5. | Commitments and Contingencies |
The Partnership has entered into agreements with several individuals to obtain title to inventions and designs relating to the electronic products the Partnership is developing. Pursuant to the terms of the agreements, the individuals are entitled to royalties received by the Partnership under licensing agreements associated with the products.
The Partnership has entered into a licensing agreement with an affiliate of the General Partners providing manufacturing and marketing services under which the licensee has, upon transfer of the product rights, the exclusive right to manufacture, use and sell any products successfully developed by the Partnership. The terms of the agreement extend throughout the life of the Partnership. In return for granting this license, the Partnership shall receive royalties from the licensee as set forth in the licensing agreement for its own products. The details of the royalty arrangement are as follows: Initial royalties of 1% are payable on collected invoices for sales starting in September 1990, followed by 2% in September 1991 and 5% per year starting in September 1992 and thereafter. (Accounting is done in the quarter following the quarter in which the sales receipts occur). The royalty is divided between partnerships in the case of joint ownership of rights. TASA receives 45% of the 5% royalty from sales of DOVE and 90% of the 5% from sales of LCM.
In 1995, a new royalty agreement was put into effect in order to reduce administrative expenses. Under the new plan, no royalties will accrue to the partnership until a total of $300,000.00 of sales on products licensed to LINC Technology Corporation have been generated and collected. At that point, a lump sum royalty payment of $15,000.00 will be paid to the patrnership group of TASA Products Limited (the Partnership), Energy Sciences Limited Partnership, Telemetric Controls Limited Partnership, and Communications Link Limited Partnership. After such payment, again no royalty will accrue or be owed until another $300,000.00 in sales has occured, after which a second lump sum of $15,000.00 is due, and so forth. LINC Technology Corporation will be responsible for periodic mailings to the partnership at its expense. Based on IRS regulations, no partnership 1065 tax returns and K-1s have to be filed or issued until the royalty accrues. Filings of 1065 and K-1 forms were done in March 2000 for year 1999. Filings of 1065 and K-1 forms were done again in March 2001 for year 2000 for information purposes to show the changes in capital accounts.

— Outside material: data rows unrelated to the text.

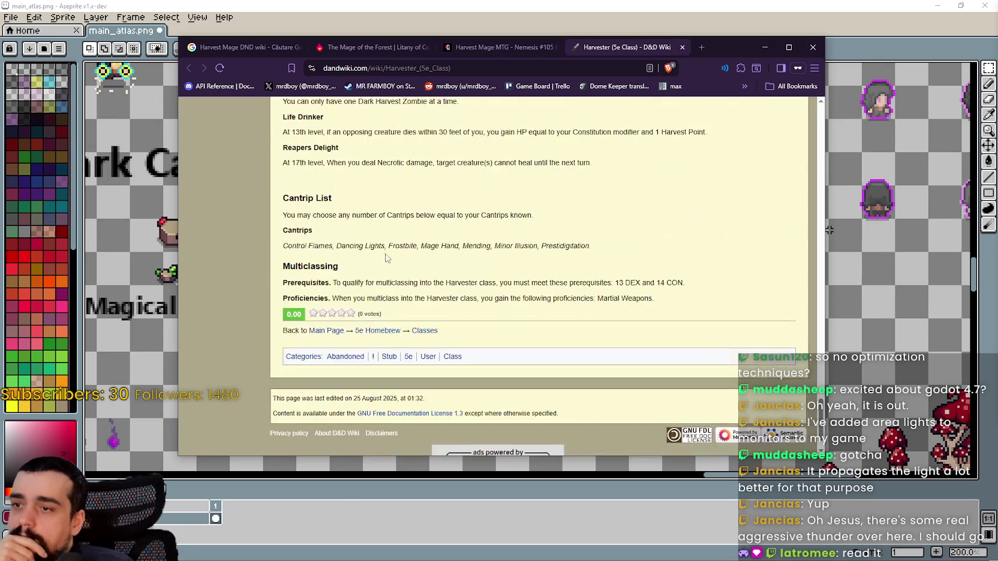
scroll(296, 293, "up", 18)
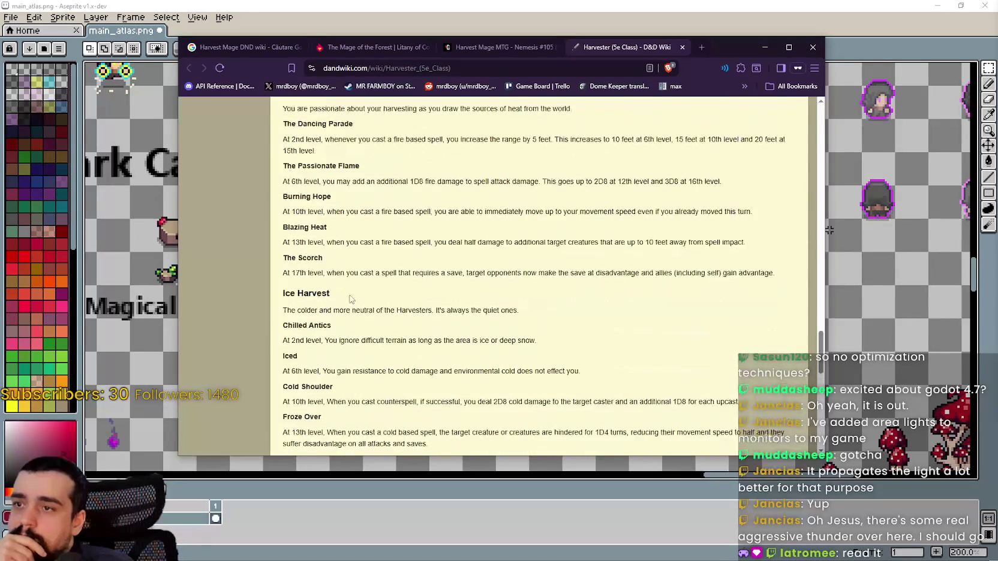
triple_click(444, 280)
scroll(444, 323, "down", 3)
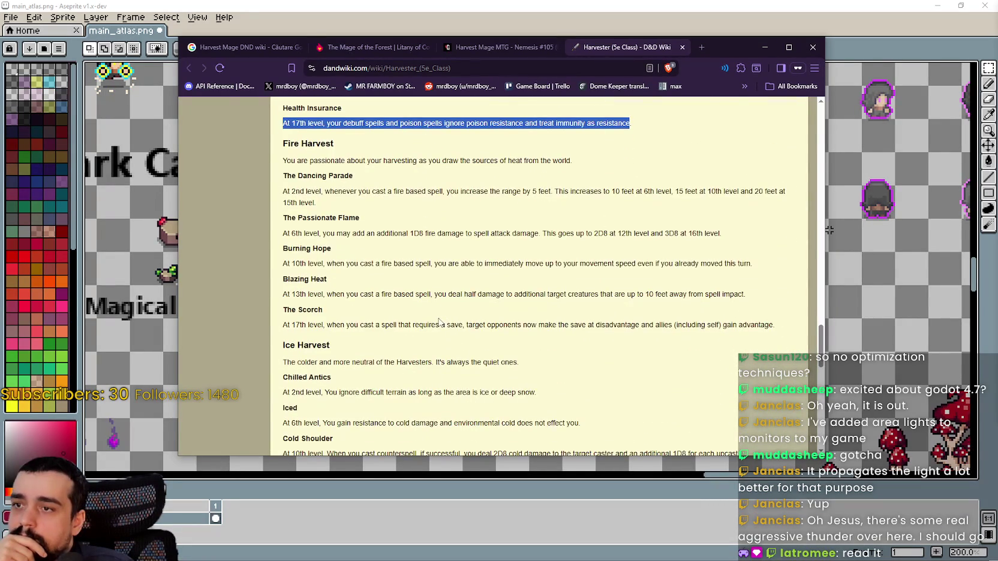
scroll(439, 322, "up", 3)
scroll(312, 298, "up", 2)
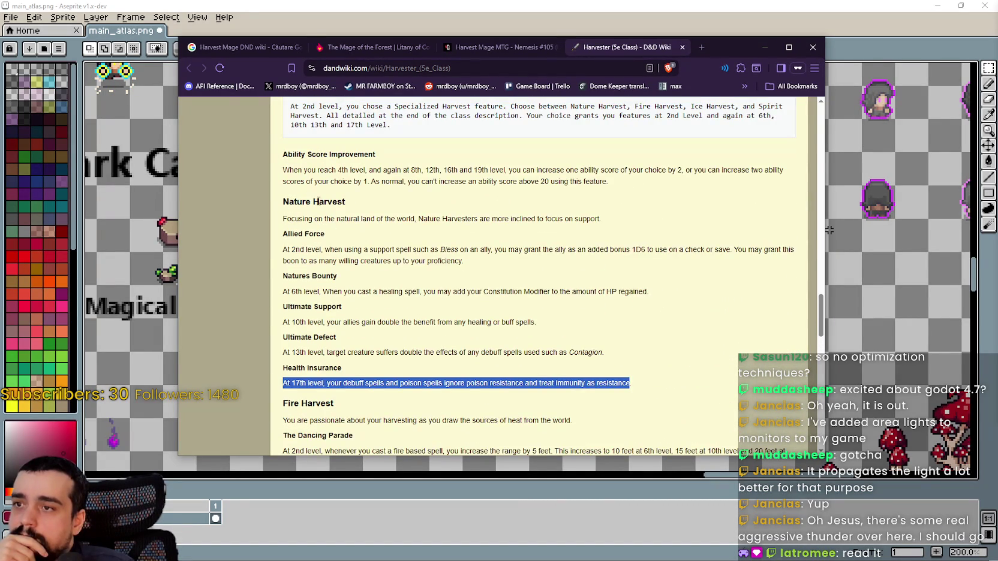
mouse_move(307, 201)
left_mouse_down()
mouse_move(366, 267)
mouse_move(336, 339)
mouse_move(592, 354)
mouse_move(638, 383)
left_mouse_up()
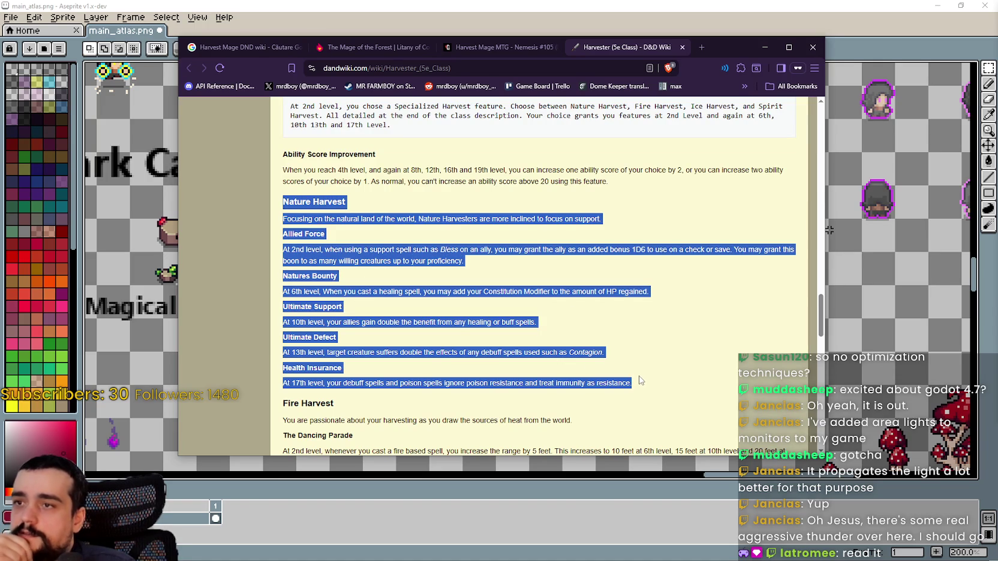
left_click(667, 382)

In 2003, as the amount of sales was approaching $300,000 again, the General Partners reviewed the costs associated with preparing the partnership tax returns (Form 1065) and the preparation and mailing of both the K-1s and distribution checks. Based on our experience in 2000, the General Partners estimated the cost to be approximately $5000.00. In addition, the General Partners heard from many Limited Partners that the trouble involved in providing the tax information to their accountants was not worth the money that they received. The General Partners therefore increased the level of sales required before a royalty payment is due from $300,000 to $600,000, which would result in a royalty payment totaling $30,000, instead of $15,000 to be divided among all individual limited partners. As a result, a smaller percentage of the royalty would go to tax form and check preparation costs.